### WORK TO COMPLETE
1/ Give every CN value listed in the cond_subjects line of the forum thread on the signing policy below.
2/ Echo word for word the passage of the forum thread on the signing policy below, from "Note that this" up to and including "signing_policy need editing?".

** start of SELECTED PASSAGE **

I looked in /home/users/jmw240/.globus/certificates/7ed47087.signing_policy and found:

Note that this root signing policy has been EXTENDED compared to the

IGTF accredited version: this is OK because relying parties (in this

case the NGS) are supposed to define their own signing policies.

access_id_CA X509 ‘/C=UK/O=eScienceRoot/OU=Authority/CN=UK e-Science Root’
pos_rights globus CA:sign
cond_subjects globus ‘“/C=UK/O=eScienceCA/OU=Authority/CN=UK e-Science CA” “/C=UK/O=eScienceSLCSHierarchy/OU=Authority/CN=SLCS Top Level CA” “/C=UK/O=eScienceCA/OU=Authority/CN=UK e-Science CA 2A” “/C=UK/O=eScienceCA/OU=Authority/CN=UK e-Science CA 2B” “/DC=uk/DC=ac/DC=ceda/O=STFC RAL/CN=Centre for Environmental Data Analysis”’

Could this signing_policy need editing?

Cheers,

James

Hi James,

Can you try running a simple command to list your JASMIN home directory like:

globus-url-copy -cred /work/n02/n02/jweber/cred.jasmin -vb -list gsiftp://gridftp1.jasmin.ac.uk/home/users/JASMIN_USERNAME/

If that does work I’d then try listing the GWS directory:
gsiftp://gridftp1.jasmin.ac.uk/gws/nopw/j04/sheffield/jweber/mass_extracts/from_archer2/u-cu408/20280401T0000Z/

Check your credential is still valid:
openssl x509 -in /work/n02/n02/jweber/cred.jasmin -noout -startdate -enddate

Failing all that I’d probably try regenerating the credential and trying again:
$UMDIR/bin/onlineca-get-cert-wget.sh -U https://slcs.jasmin.ac.uk/certificate/ -l JASMIN_USERNAME -o /work/n02/n02/jweber/cred.jasmin

The certs and signing_policy is generated automatically and can’t/shouldn’t be edited.

** end of SELECTED PASSAGE **
** start of MATERIAL **

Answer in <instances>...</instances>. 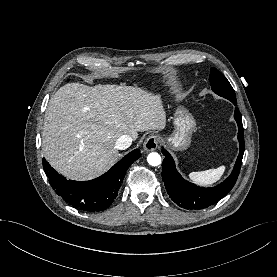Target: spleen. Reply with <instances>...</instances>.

** end of MATERIAL **

### PER-TASK ANSWERS
1/
UK e-Science CA
SLCS Top Level CA
UK e-Science CA 2A
UK e-Science CA 2B
Centre for Environmental Data Analysis

2/
Note that this root signing policy has been EXTENDED compared to the

IGTF accredited version: this is OK because relying parties (in this

case the NGS) are supposed to define their own signing policies.

access_id_CA X509 ‘/C=UK/O=eScienceRoot/OU=Authority/CN=UK e-Science Root’
pos_rights globus CA:sign
cond_subjects globus ‘“/C=UK/O=eScienceCA/OU=Authority/CN=UK e-Science CA” “/C=UK/O=eScienceSLCSHierarchy/OU=Authority/CN=SLCS Top Level CA” “/C=UK/O=eScienceCA/OU=Authority/CN=UK e-Science CA 2A” “/C=UK/O=eScienceCA/OU=Authority/CN=UK e-Science CA 2B” “/DC=uk/DC=ac/DC=ceda/O=STFC RAL/CN=Centre for Environmental Data Analysis”’

Could this signing_policy need editing?